Mice lacking Prep1 in intestinal epithelium were generated by mating Prep1flox/flox mice with VillinCRE animals. Goblet cells staining was carried out by Alcian Blue and Periodic Acid-Schiff (PAS) staining, while mucins were quantified by real-time PCR and immunohistochemistry. The dextran sulfate sodium (DSS) model of colitis was used in VillinCRE/Prep1flox/flox and wild-type (wt) mice. Moreover, Prep1 expression was evaluated in the intestinal epithelium of surgical specimens from normal individuals and patients with IBD, by Western Blot. Cross-linked, sonicated chromatin from human intestinal epithelial cells, was then immunoprecipitated with an anti-Prep1 antibody and the precipitated DNA analyzed by real-time PCR with a set of primers within the MUC1, MUC2, and MUC13 promoters (ChiP).

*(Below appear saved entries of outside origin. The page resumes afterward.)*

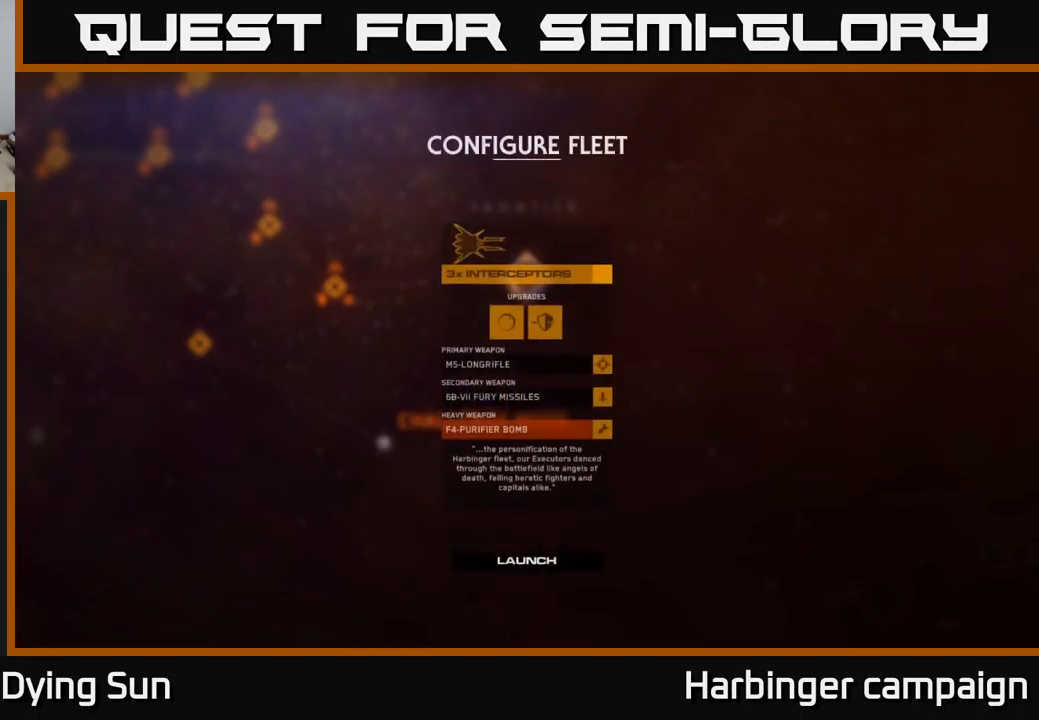
{"buttons": [], "left_stick": "center", "right_stick": "center", "events": []}
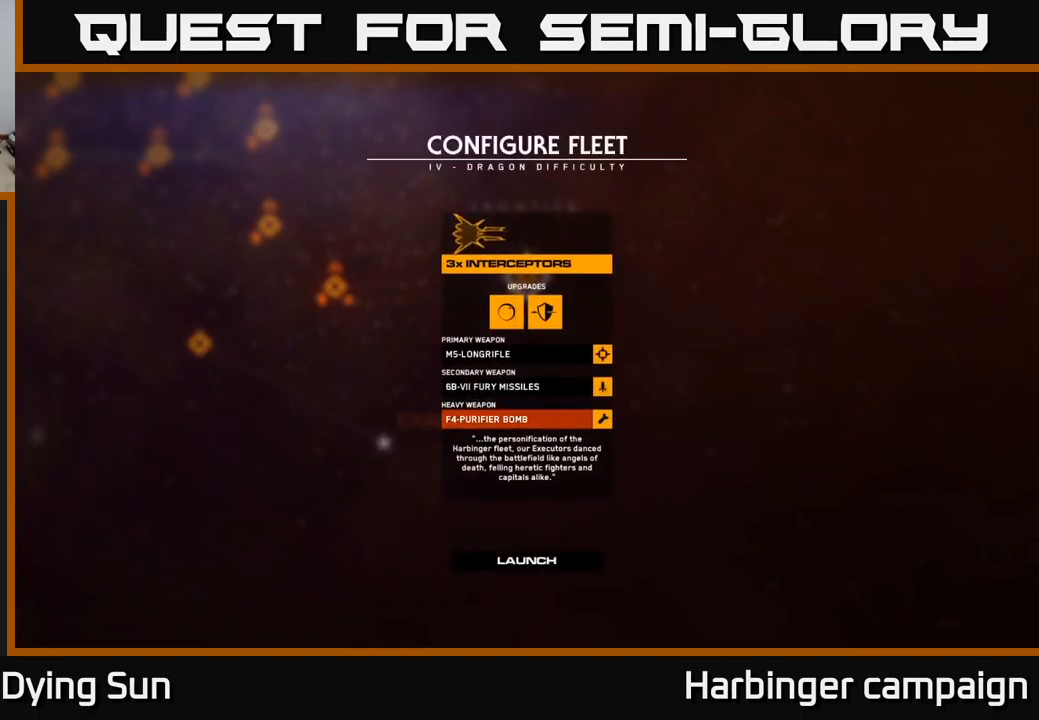
{"buttons": [], "left_stick": "center", "right_stick": "center", "events": [[467, "B", "down"], [500, "B", "up"]]}
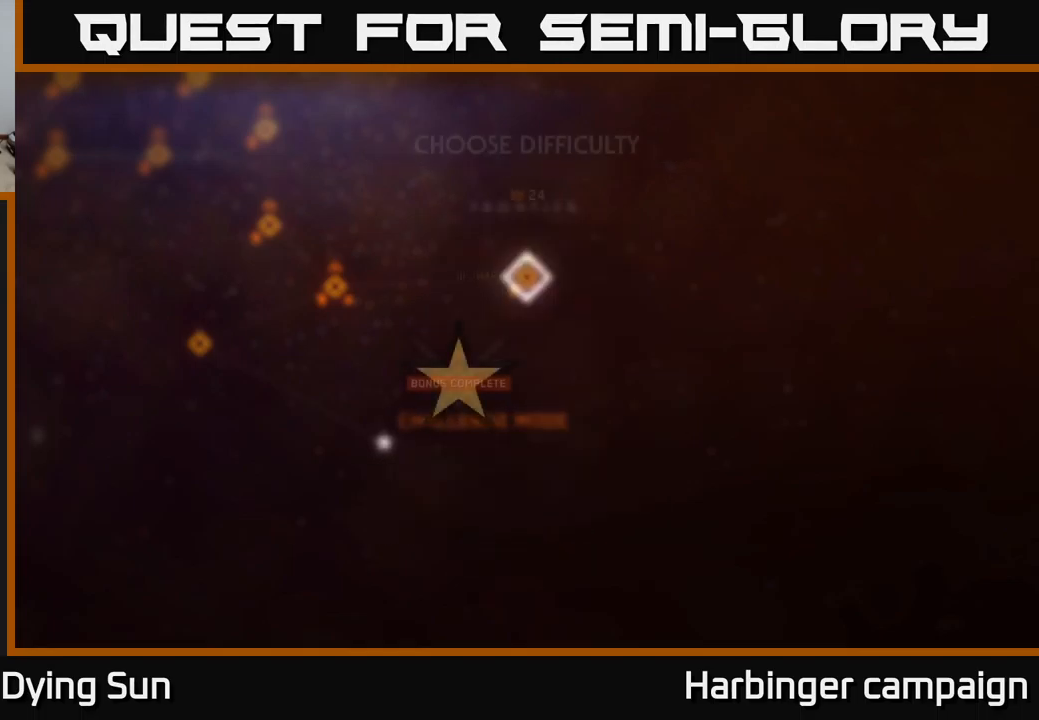
{"buttons": [], "left_stick": "center", "right_stick": "center", "events": []}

Mice with conditional ablation of the Prep1 gene from the intestinal epithelium were viable. However, transgenic animals appeared smaller than wt, with a defective development of both the small and large intestine. VillinCRE/Prep1flox/flox mice showed an altered Goblet cell maturation and differentiation, resulting in MUC2 (soluble mucin) overproduction and MUC1/MUC13 (membrane-bound mucins) overexpression. Mutant mice were protected from DSS-induced colitis, as assessed by body weight loss, colitis activity Index, and histological scores. This correlated with reduced intestinal permeability (p < 0.001), and bacterial penetration (p < 0.05) within the inner mucus layer. Finally, Prep1 was find to be up-regulated in the intestinal epithelium of IBD patients, when compared to controls, and ChiP assay revealed that Prep1 modulate the transcription of the human MUC2, MUC1 and MUC13 genes, by directly binding to their promoters and acting as a repressor.


Our findings demonstrate an essential role for Prep1 in intestinal development, epithelial homeostasis and maintenance of the mucosal barrier. Its manipulation, could indeed represent a novel therapeutic approach for the treatment of IBD, possibly restoring the mucin barrier.